Aufgrund seines kompakten Wuchses und der dunklen Blattfarbe ist der Pyramiden-Günsel Purple Torch vielseitig einsetzbar. Im Staudenbeet bildet er einen ruhigen, aber markanten Vordergrund und schafft einen klaren Rahmen für höhere Stauden. Er eignet sich als niedrig bleibende Randbepflanzung entlang von Wegen, Einfassungen und Sitzbereichen, wo er Flächen optisch gliedert, ohne zu dominant zu wirken.

Als Bodendecker ist Purple Torch besonders dann sinnvoll, wenn Sie eine pflegeleichte Lösung für halbschattige Bereiche suchen, in denen Rasen nur schwer gedeiht oder häufig leidet. Unter locker wachsenden Gehölzen hilft er, den Boden bedeckt zu halten, Unkraut zu unterdrücken und Feuchtigkeit besser im Boden zu speichern. In naturnahen Pflanzungen kann er gemeinsam mit Farnen, Waldgräsern und Frühlingszwiebeln eingesetzt werden, um einen gestuften Aufbau vom Boden bis in die Strauchschicht zu erzeugen.

In Kübeln empfiehlt sich der Einsatz als Begleitpflanze, die den Topfrand begrünt und zugleich die Erde beschattet. Kombinieren Sie ihn mit aufrecht wachsenden Stauden oder kompakten Sträuchern, deren Blütenfarbe mit dem dunklen Laub kontrastiert. Helle Blüten wirken vor Purple Torch besonders klar.
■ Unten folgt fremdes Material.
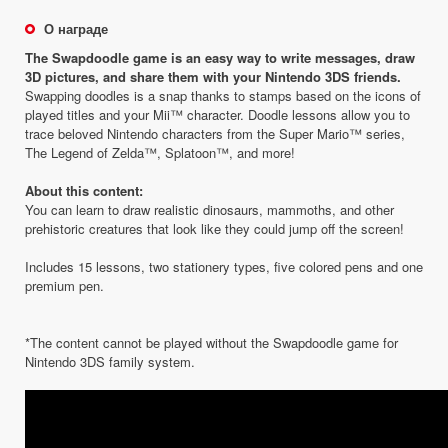
О награде
The Swapdoodle game is an easy way to write messages, draw
3D pictures, and share them with your Nintendo 3DS friends.
Swapping doodles is a snap thanks to stamps based on the icons of
played titles and your Mii™ character. Doodle lessons allow you to
trace beloved Nintendo characters from the Super Mario™ series,
The Legend of Zelda™, Splatoon™, and more!
About this content:
You can learn to draw realistic dinosaurs, mammoths, and other
prehistoric creatures that look like they could jump off the screen!
Includes 15 lessons, two stationery types, five colored pens and one
premium pen.
*The content cannot be played without the Swapdoodle game for
Nintendo 3DS family system.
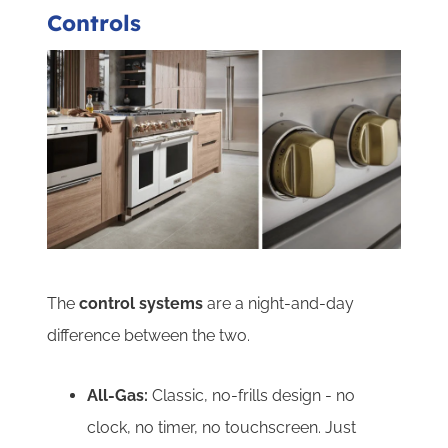
Controls
The
control systems
are a night-and-day
difference between the two.
All-Gas:
Classic, no-frills design - no
clock, no timer, no touchscreen. Just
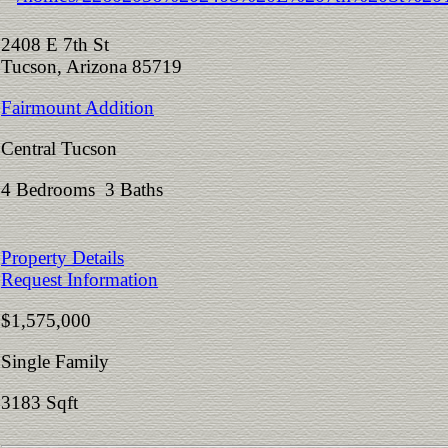
2408 E 7th St
Tucson, Arizona 85719
Fairmount Addition
Central Tucson
4 Bedrooms 3 Baths
Property Details
Request Information
$1,575,000
Single Family
3183 Sqft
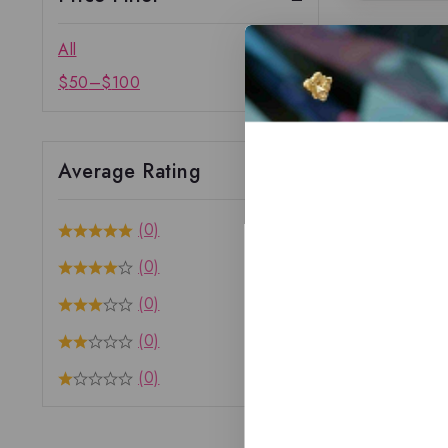
All
$
50
–
$
100
Average Rating
(0)
(0)
(0)
(0)
(0)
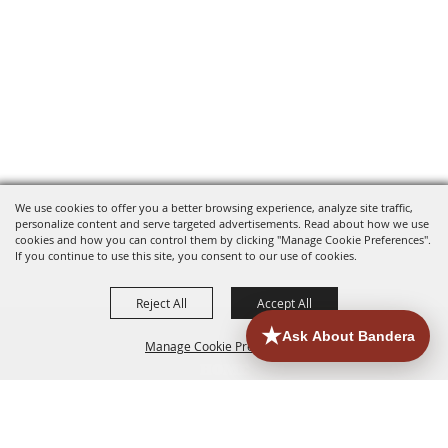
We use cookies to offer you a better browsing experience, analyze site traffic,
personalize content and serve targeted advertisements. Read about how we use
cookies and how you can control them by clicking "Manage Cookie Preferences".
If you continue to use this site, you consent to our use of cookies.
Reject All
Accept All
Manage Cookie Preferences
HOME
ACCOMMODATIONS
THINGS TO DO
BACK TO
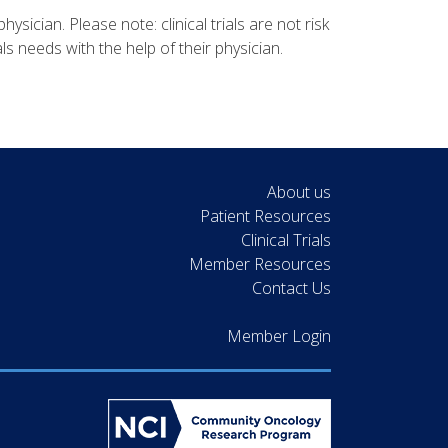
physician. Please note: clinical trials are not risk
ls needs with the help of their physician.
About us
Patient Resources
Clinical Trials
Member Resources
Contact Us
Member Login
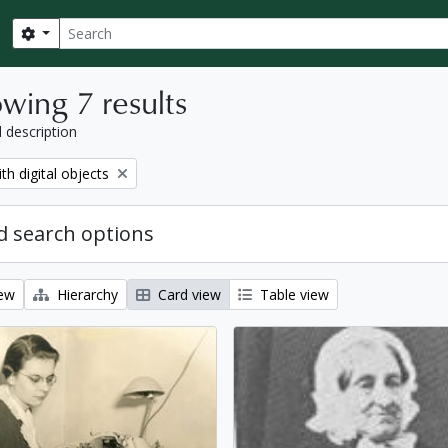
Search
Search options
wing 7 results
l description
move filter:
th digital objects
 search options
iew
Hierarchy
Card view
Table view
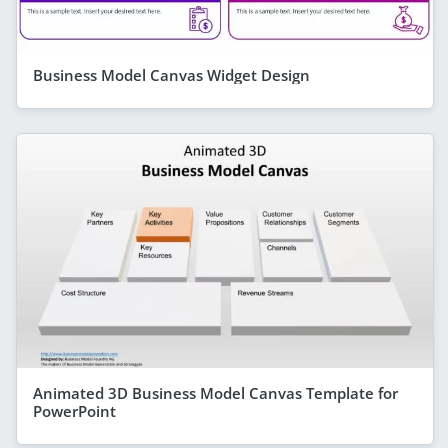
Business Model Canvas Widget Design
Animated 3D Business Model Canvas Template for
PowerPoint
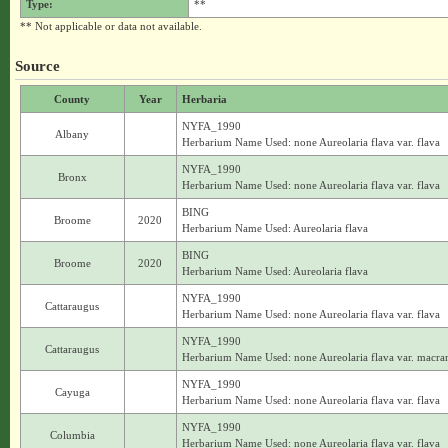
Type:
**
** Not applicable or data not available.
Source
County
Year
Herbaria
NYFA_1990
Albany
Herbarium Name Used: none Aureolaria flava var. flava
NYFA_1990
Bronx
Herbarium Name Used: none Aureolaria flava var. flava
BING
Broome
2020
Herbarium Name Used: Aureolaria flava
BING
Broome
2020
Herbarium Name Used: Aureolaria flava
NYFA_1990
Cattaraugus
Herbarium Name Used: none Aureolaria flava var. flava
NYFA_1990
Cattaraugus
Herbarium Name Used: none Aureolaria flava var. macra
NYFA_1990
Cayuga
Herbarium Name Used: none Aureolaria flava var. flava
NYFA_1990
Columbia
Herbarium Name Used: none Aureolaria flava var. flava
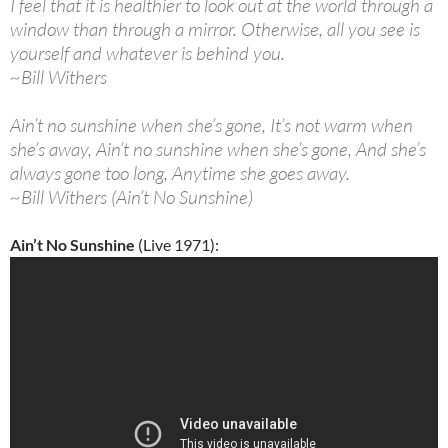
I feel that it is healthier to look out at the world through a
window than through a mirror. Otherwise, all you see is
yourself and whatever is behind you.
~Bill Withers
Ain’t no sunshine when she’s gone, It’s not warm when
she’s away, Ain’t no sunshine when she’s gone, And she’s
always gone too long, Anytime she goes away.
~Bill Withers (Ain’t No Sunshine)
Ain’t No Sunshine
(Live 1971):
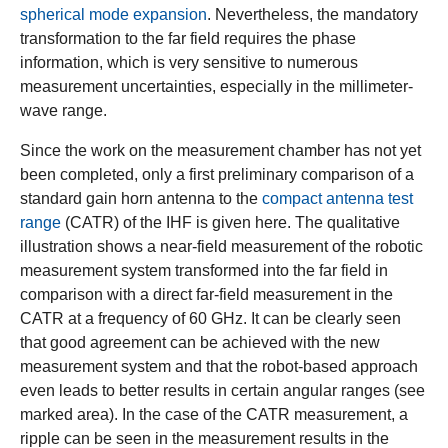
spherical mode expansion
. Nevertheless, the mandatory
transformation to the far field requires the phase
information, which is very sensitive to numerous
measurement uncertainties, especially in the millimeter-
wave range.
Since the work on the measurement chamber has not yet
been completed, only a first preliminary comparison of a
standard gain horn antenna to the
compact antenna test
range
(CATR) of the IHF is given here. The qualitative
illustration shows a near-field measurement of the robotic
measurement system transformed into the far field in
comparison with a direct far-field measurement in the
CATR at a frequency of 60 GHz. It can be clearly seen
that good agreement can be achieved with the new
measurement system and that the robot-based approach
even leads to better results in certain angular ranges (see
marked area). In the case of the CATR measurement, a
ripple can be seen in the measurement results in the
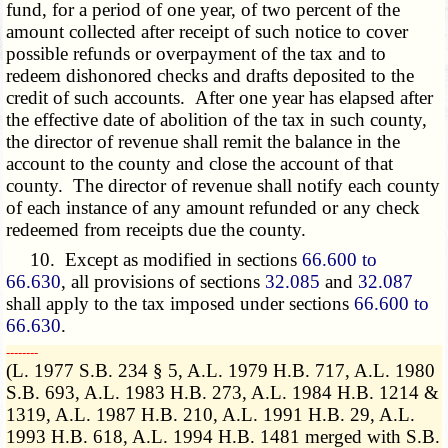
fund, for a period of one year, of two percent of the
amount collected after receipt of such notice to cover
possible refunds or overpayment of the tax and to
redeem dishonored checks and drafts deposited to the
credit of such accounts. After one year has elapsed after
the effective date of abolition of the tax in such county,
the director of revenue shall remit the balance in the
account to the county and close the account of that
county. The director of revenue shall notify each county
of each instance of any amount refunded or any check
redeemed from receipts due the county.
10. Except as modified in sections
66.600 to
66.630
, all provisions of sections
32.085
and
32.087
shall apply to the tax imposed under sections
66.600 to
66.630
.
­­--------
(L. 1977 S.B. 234 § 5, A.L. 1979 H.B. 717, A.L. 1980
S.B. 693, A.L. 1983 H.B. 273, A.L. 1984 H.B. 1214 &
1319, A.L. 1987 H.B. 210, A.L. 1991 H.B. 29, A.L.
1993 H.B. 618, A.L. 1994 H.B. 1481 merged with S.B.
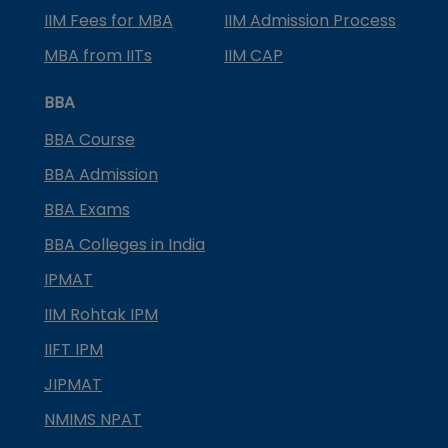
IIM Fees for MBA
IIM Admission Process
MBA from IITs
IIM CAP
BBA
BBA Course
BBA Admission
BBA Exams
BBA Colleges in India
IPMAT
IIM Rohtak IPM
IIFT IPM
JIPMAT
NMIMS NPAT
Auch mit immergrünen Gehölzen wie kleinbleibenden Koniferen oder Buchs-Alternativen kann ein harmonisches Gesamtbild entstehen, sofern der Wasser- und Nährstoffbedarf zueinander passt.

Über mehrere Jahreszeiten betrachtet, zeigt diese Staude ein stabiles Erscheinungsbild. Im Frühjahr treibt sie früh aus und bildet rasch einen geschlossenen Blattschopf, der frühblühenden Zwiebelpflanzen als Bühne dient. Im späten Frühjahr bis Frühsommer setzt die Hauptblüte einen deutlichen Farbakzent. Im Sommer fungiert der dunkle Blattschmuck als Hintergrund für spätere Blüher. Im Herbst bleibt der Pflanzenkörper oft lange intakt und deckt den Boden, bis die Temperaturen deutlich sinken. In milden Wintern bleibt ein Teil des Laubes erhalten, in strengeren Wintern stirbt es zurück und wird im Frühjahr erneuert.

Wenn Sie eine niedrig wachsende, zuverlässig winterharte und gleichzeitig optisch markante Staude suchen, die wenig Pflege verlangt, ist der Pyramiden-Günsel Purple Torch eine solide, praxisnahe Wahl. Mit einem passenden Standort, etwas Aufmerksamkeit im ersten Standjahr und gelegentlicher Pflege im Frühling begleitet er Ihren Garten über viele Jahre hinweg mit einem klaren, strukturierten Erscheinungsbild.